Please copy every line of the data in which the string "along" appears.
Supplied records section start
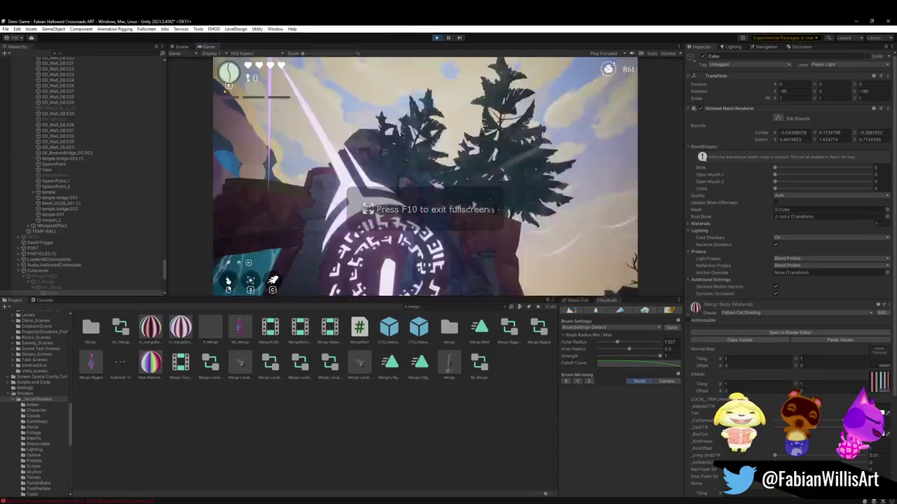
key("super")
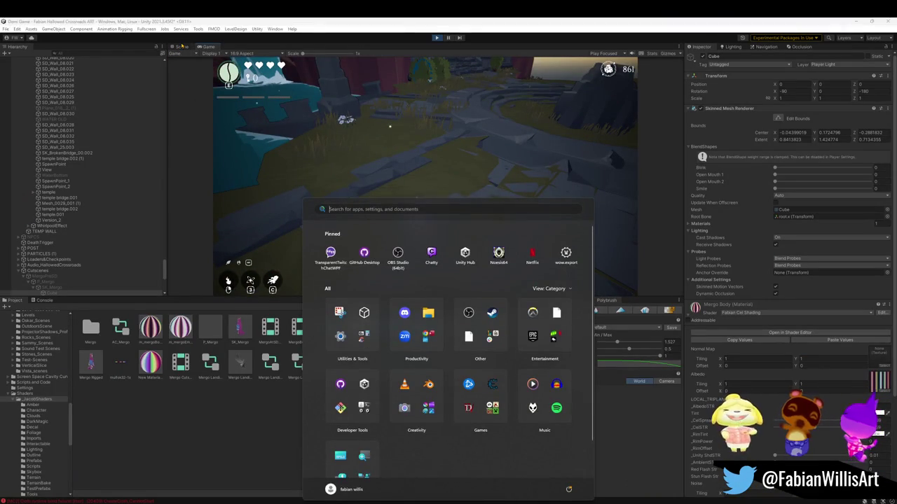
key("Escape")
Step: Show the arch in the Scene view and put the Cube mesh on the Player Light layer
left_click(181, 48)
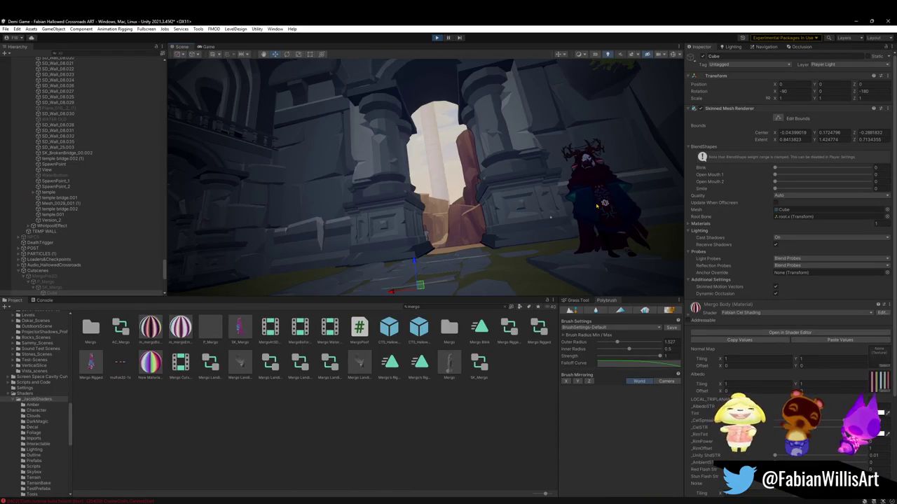
left_click(849, 65)
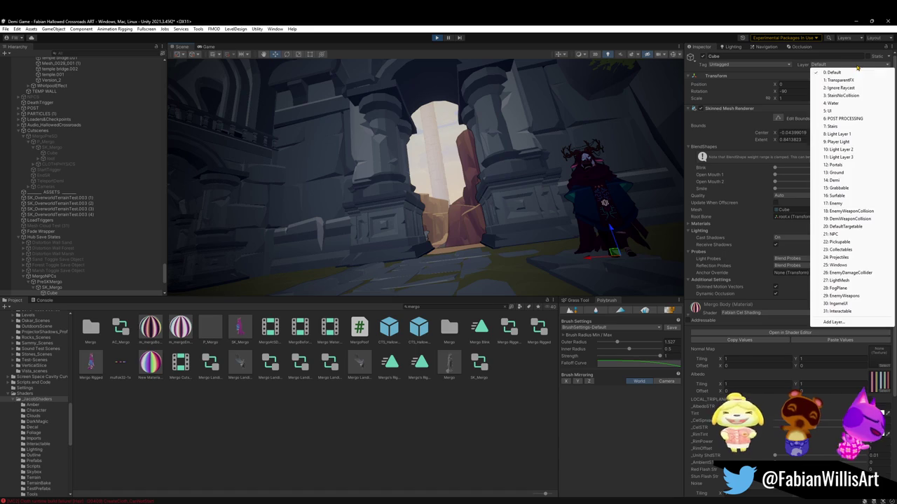
left_click(847, 146)
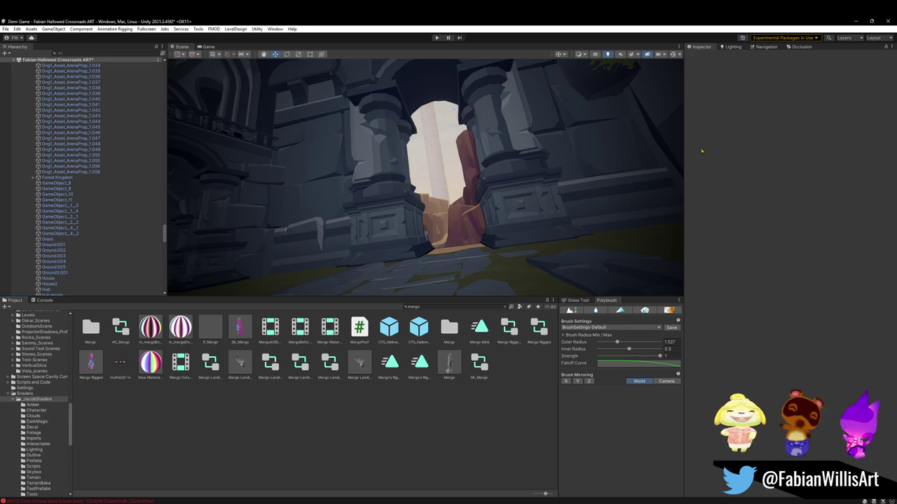
mouse_move(322, 493)
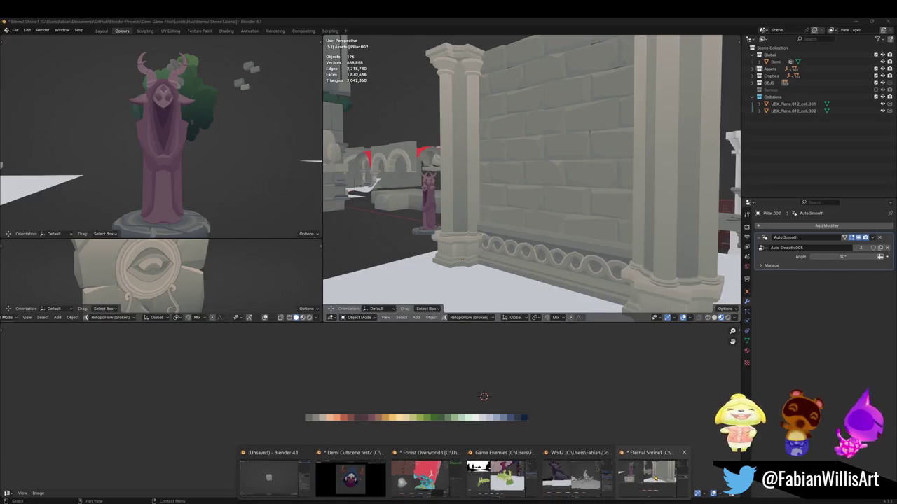
left_click(501, 477)
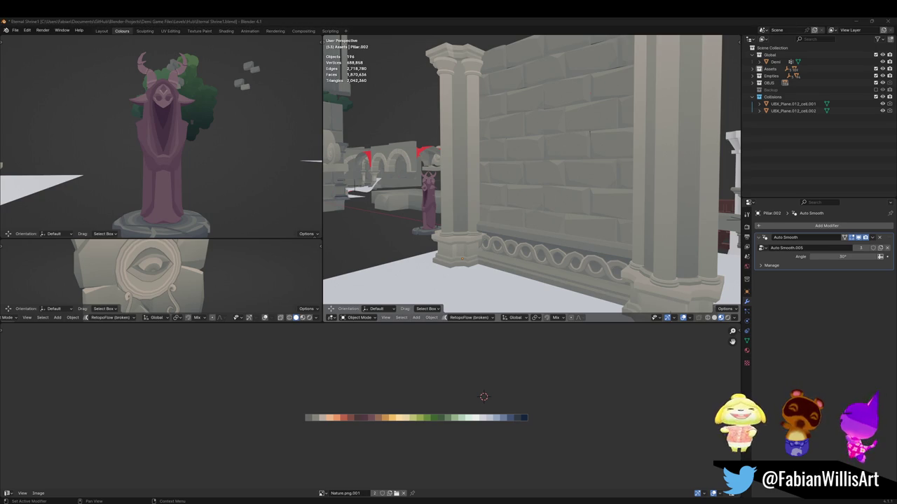
Step: Duplicate the wall piece, raise the copy above the wall, and save the file
scroll(522, 207, "down", 4)
middle_click_drag(522, 207, 521, 215)
scroll(522, 207, "up", 3)
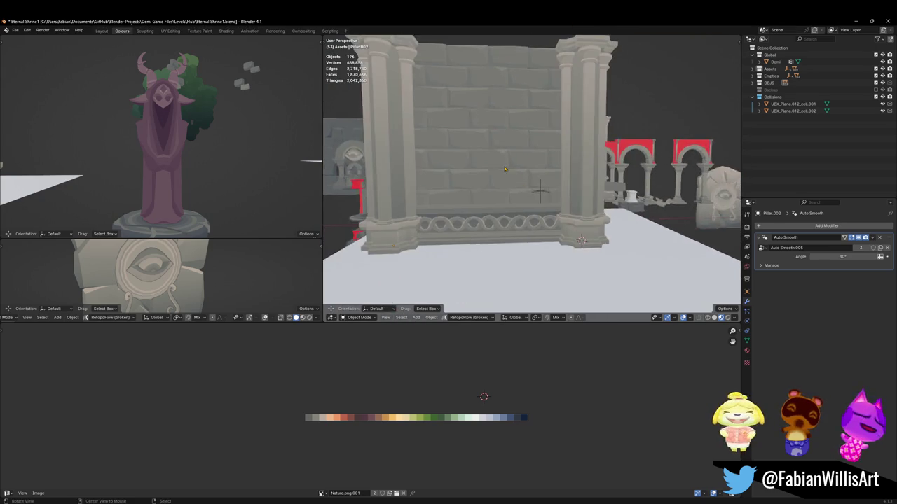
key("ctrl+s")
key("shift+a")
key("g")
key("z")
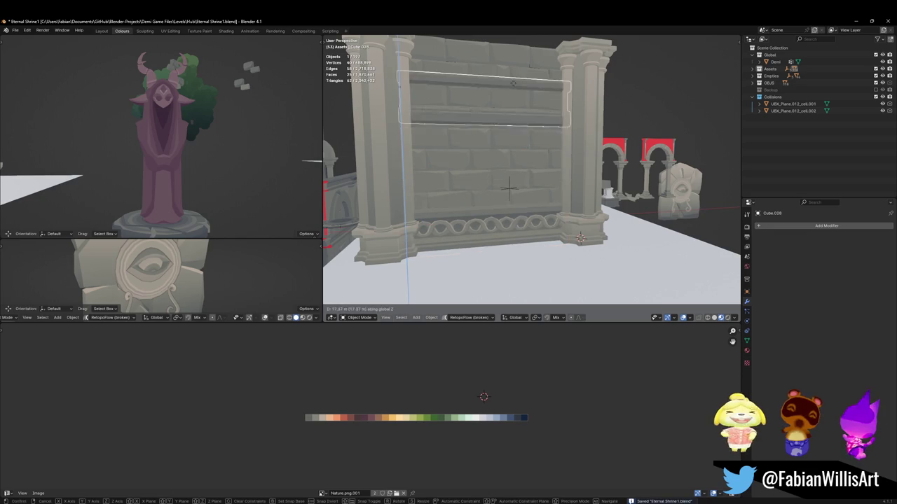
left_click(509, 188)
mouse_move(510, 188)
middle_mouse_down()
mouse_move(512, 109)
mouse_move(489, 130)
mouse_move(495, 120)
mouse_move(515, 192)
middle_mouse_up()
key("g")
key("y")
key("Escape")
key("alt+a")
key("ctrl+s")
Step: Move the top beam beside the pillars and lengthen it by moving its end vertices along Y
left_click(490, 98)
key("g")
left_click(453, 218)
key("Tab")
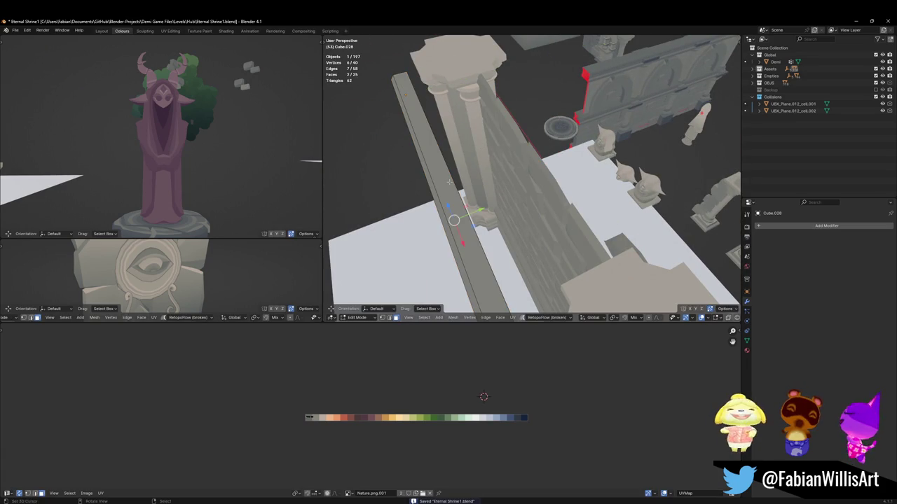
left_click(452, 187)
mouse_move(452, 187)
middle_mouse_down()
mouse_move(462, 164)
mouse_move(460, 176)
middle_mouse_up()
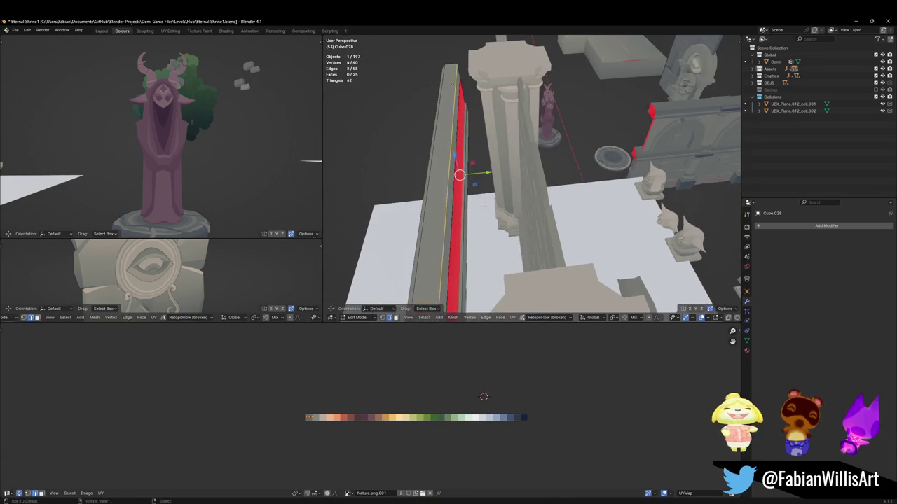
key("g")
key("y")
left_click(539, 196)
mouse_move(539, 196)
middle_mouse_down()
mouse_move(560, 142)
mouse_move(561, 171)
middle_mouse_up()
Step: Raise the beam onto the wall, widen it along X across both pillars, and seat it on the pillar tops
key("alt+a")
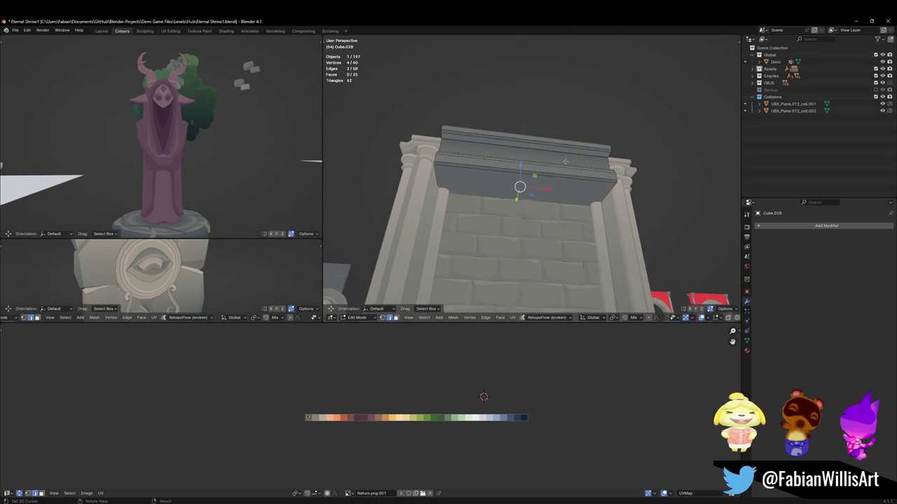
key("a")
key("g")
key("z")
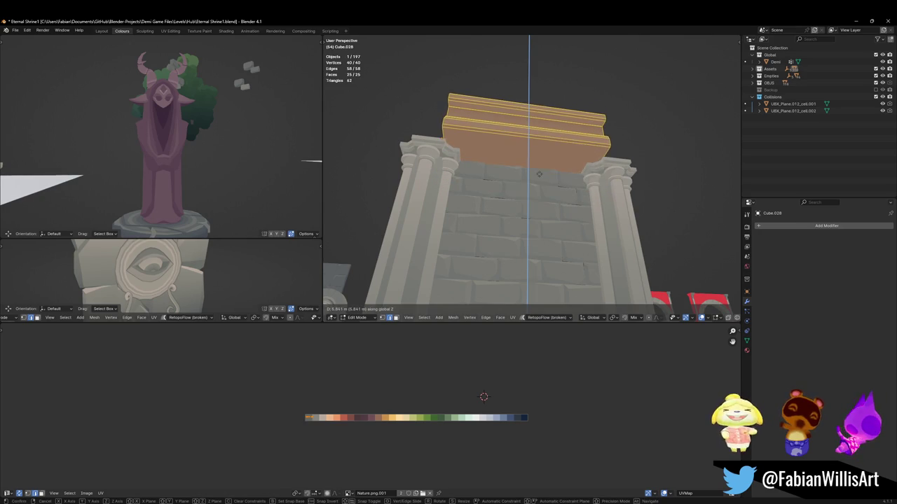
left_click(527, 134)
Supplied records section end
[Exercise output]
Step: Move the top beam beside the pillars and lengthen it by moving its end vertices along Y
Step: Raise the beam onto the wall, widen it along X across both pillars, and seat it on the pillar tops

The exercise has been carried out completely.